I’m not sure whether our dog thinks she is a person or whether she regards the rest of us as her pack of dogs. Either way, she likes to be very involved in every activity, and whines pitifully if the children have the audacity to go into the garden without her. LSB went for a snooze the other day and woke up with her asleep beside him, head on the pillow. He jumped, I laughed, she snored. It’s like having a shadow following us about and God help her when normality returns, because she won’t want to be left.

The cat is still non-plussed at her arrival, especially because Tilly devours all her food which is costing us a fortune in fecking Gourmet Purina pouches. At least they have settled down around each other now- the first few weeks it was like living in an episode of ‘The Wire.’

I am acquainted with a local poet, whose Twitter bio reads: ‘Servant to a menagerie of creatures.’ Join the club, I thought at five this morning, as I wandered around the garden trying to convince the dog to pee. This is not the norm, I might add, but unfortunately when your greyhound manages to impale herself on some unknown sharp object while on her morning walk to the meadow, this is the outcome.

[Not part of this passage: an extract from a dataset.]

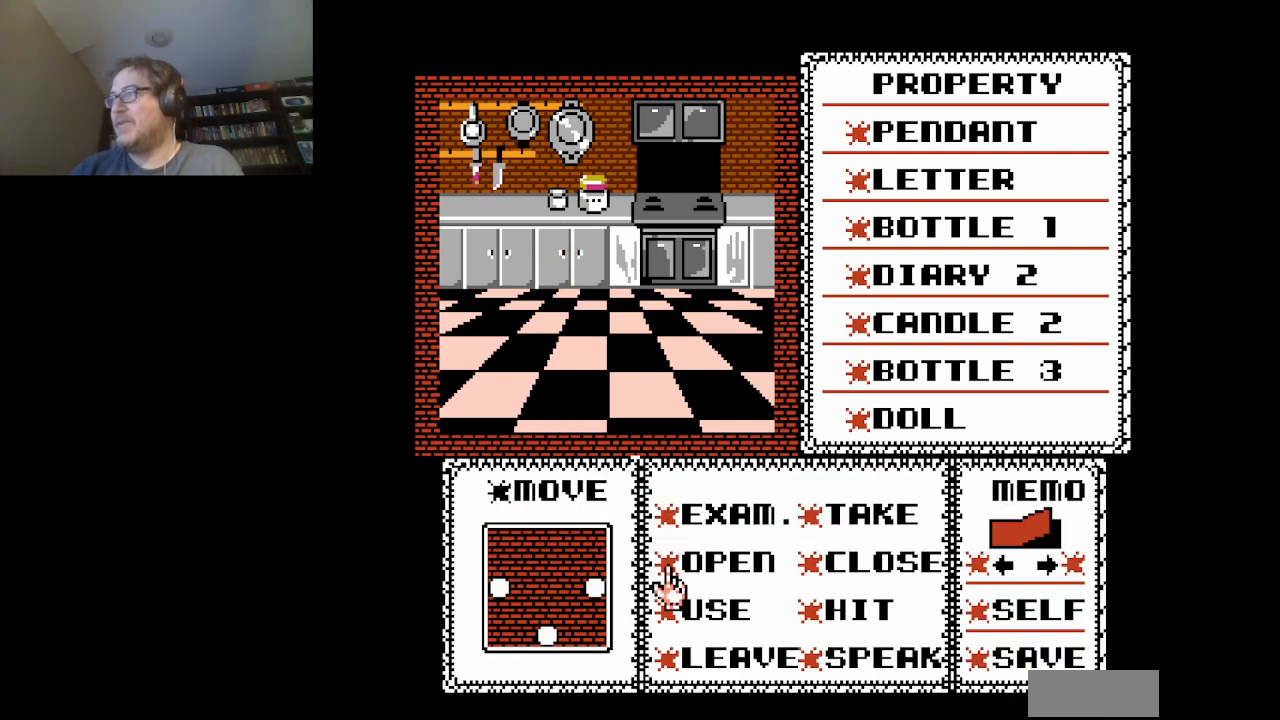
{"buttons": [], "events": [[292, "DPAD_RIGHT", "down"], [417, "DPAD_RIGHT", "up"]]}
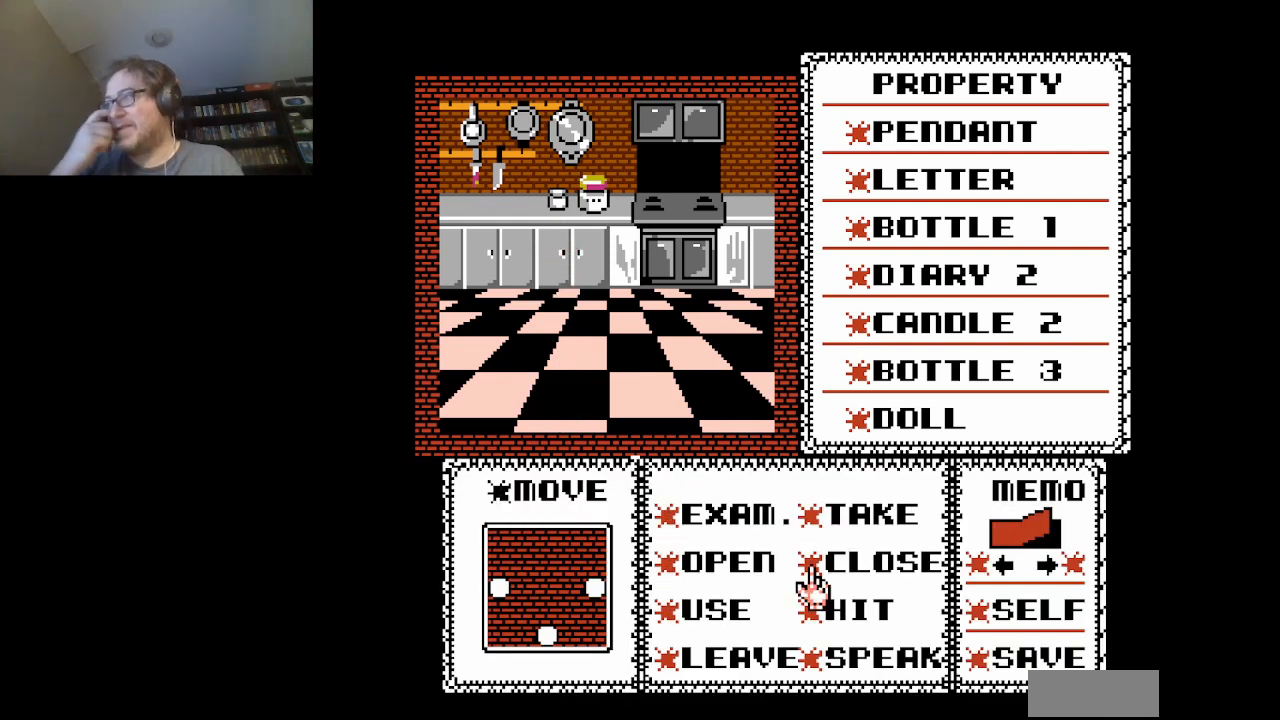
{"buttons": [], "events": [[250, "DPAD_UP", "down"], [417, "DPAD_UP", "up"]]}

Some lengthy surgery ensued, and her thigh needed to be all stitched together; no easy feat when you consider the breed’s skin, which is taut and thin. The poor vet didn’t have much to work with. Quite a mischief she did to herself, and we now have to monitor her day and night lest she escapes from her collar of shame and rips out her stitches. She has been put on strict bed rest, which, for a youthful energetic creature like herself, isn’t so much a challenge as an impossibility. Moreso for us, trying to police her. You’d have better luck trying to get Dominic Cummings to STAY AT HOME. Incidentally, when she refused to pee outside this morning I put Saturday’s Guardian on the floor to see if she would urinate on that, but she said no, she’d have another go outside before she’d relieve herself on your man’s face. Finally, when I took off her collar she deigned to go. There’s forty-five minutes of my life I’ll never get back.

She has only managed to defecate once in the last forty-eight hours, due to the combined effects of trauma, a general anaesthetic and a reduced appetite. The Small Child though, still managed to find the solitary shit, and not only stand in it, but proceed to slide down the slide with most of the canine faeces on her trainer, (which were, of course, white) thus necessitating the cleaning of both slide and shoe.

I have thus spent the last two days in a state of high agitation. We are, naturally, besotted with her, and she has rallied so well. The Mothership was dead against me getting a dog, (past experiences have been disastrous) until she met Tilly, and now asks me to send her a photo every day. The reason she was so agin getting her was that it’s just so flipping awful when something happens to them. Plus I’m forever ringing her to whinge about my over-burdened life and there is no doubt that having a dog at least doubles the housework. Even a shorthaired dog like herself moults something shocking.

But getting the dog, (at a lesser extent our tetchy and taciturn cat), has helped bring  us together and give us a common focus during this time of weirdness and social distancing. It helps dispel the angst and gloom, and when I’m not treating them with flea powder and carting them off to the vet, it’s been a welcome reprieve.